Uniswap and the Life of a Protocol


In decentralized finance, and in the overall blockchain sector, what has always mattered is that the protocol survives beyond the scope of the current software it runs within. As a result, we have seen massive adaptations after adoption of the first instance of a successful protocol. For example, The bitcoin protocol has morphed into multiple different protocols and chains, and coins over the past 12+ years. Similarly, other token protocols have morphed.

However, within the scope of liquidity pools and decentralized exchanges, the feat accomplished by Hayden's Uniswap protocol is a story unto itself. For example, when uniswap was released it received significant adoption since it offered ordinary retail users a chance to invest their coins and earn some interest from liquidity pools. This market making wherein retail individuals would park their coins in liquidity pools became a significant component of the decentralized economy and the protocol's did not depend on a single team of individuals, or a single peice of software or even a common user interface. This software system runs autonomously, is governed by a decentralized team, and is managed and maintained by a globally distributed software team. While core protocol specifications and modifications to these specifications are the responsibility of a central organization, the development and user interface is completely decentralized.

When uniswap.org raised their first external investment from the professional VC community which required KYC, AML etc. adherence, the community that engaged with the code, decided to fork off and overnight several instances or clones of the uniswap started operating. True decentralization just needs an individual to login or connect with his/her own wallet, and does not need a login ID or password to access the services of the decentralized application.

In a short timeframe there are more than 100 uniswap protocol applications, some running on hosted services like zapper.fi. Some running within the context of the mobile phone apps such as moonswap. Some even running with their own separate unlinked liqudity pools like sushiswap. What matters is that the input to the liquidity pools in the form of token pairs are sourced from a variety of user interfaces such as zapper.fi or aave.
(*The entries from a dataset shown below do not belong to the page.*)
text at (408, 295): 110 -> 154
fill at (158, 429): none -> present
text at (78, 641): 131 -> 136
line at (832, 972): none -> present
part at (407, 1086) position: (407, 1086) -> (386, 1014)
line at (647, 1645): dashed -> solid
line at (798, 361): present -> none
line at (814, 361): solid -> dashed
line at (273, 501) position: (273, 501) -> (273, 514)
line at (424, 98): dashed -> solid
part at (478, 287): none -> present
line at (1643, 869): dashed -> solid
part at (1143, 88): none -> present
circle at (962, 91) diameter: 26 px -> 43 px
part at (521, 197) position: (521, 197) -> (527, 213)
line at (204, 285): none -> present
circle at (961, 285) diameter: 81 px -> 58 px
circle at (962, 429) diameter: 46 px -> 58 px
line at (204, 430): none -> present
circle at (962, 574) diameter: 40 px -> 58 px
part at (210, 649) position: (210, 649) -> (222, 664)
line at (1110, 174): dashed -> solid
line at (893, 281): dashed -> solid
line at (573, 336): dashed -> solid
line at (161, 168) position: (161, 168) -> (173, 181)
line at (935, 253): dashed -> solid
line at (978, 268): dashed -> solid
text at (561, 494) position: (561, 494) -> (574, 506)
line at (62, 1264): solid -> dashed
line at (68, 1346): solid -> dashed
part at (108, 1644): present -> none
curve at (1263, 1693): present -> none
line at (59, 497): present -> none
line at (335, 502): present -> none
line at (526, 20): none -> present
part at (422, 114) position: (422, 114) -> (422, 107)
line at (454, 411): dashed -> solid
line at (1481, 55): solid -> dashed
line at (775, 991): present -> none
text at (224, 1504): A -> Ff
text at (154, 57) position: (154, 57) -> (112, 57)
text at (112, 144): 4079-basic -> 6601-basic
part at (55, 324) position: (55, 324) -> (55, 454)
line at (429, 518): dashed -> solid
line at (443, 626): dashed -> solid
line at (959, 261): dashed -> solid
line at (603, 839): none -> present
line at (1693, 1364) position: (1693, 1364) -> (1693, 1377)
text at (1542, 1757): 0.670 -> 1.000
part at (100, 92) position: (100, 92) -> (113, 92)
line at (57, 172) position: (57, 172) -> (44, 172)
The more the Decentralized applications that run on the same protocol - irrespective of the user interface or the mode of operating (mobile app, web app, hosted application, windows application) the more the protocol's life extends.

The network effects of such a protocol - that survives beyond its source and provides access to users globally, - i.e., virtually anyone connected to the internet - is going to give this a life beyond what has been explained or thought of as possible in traditional software development lifecycle thoeries. There is virtually not going to be an End of Life or a single point of maintainence.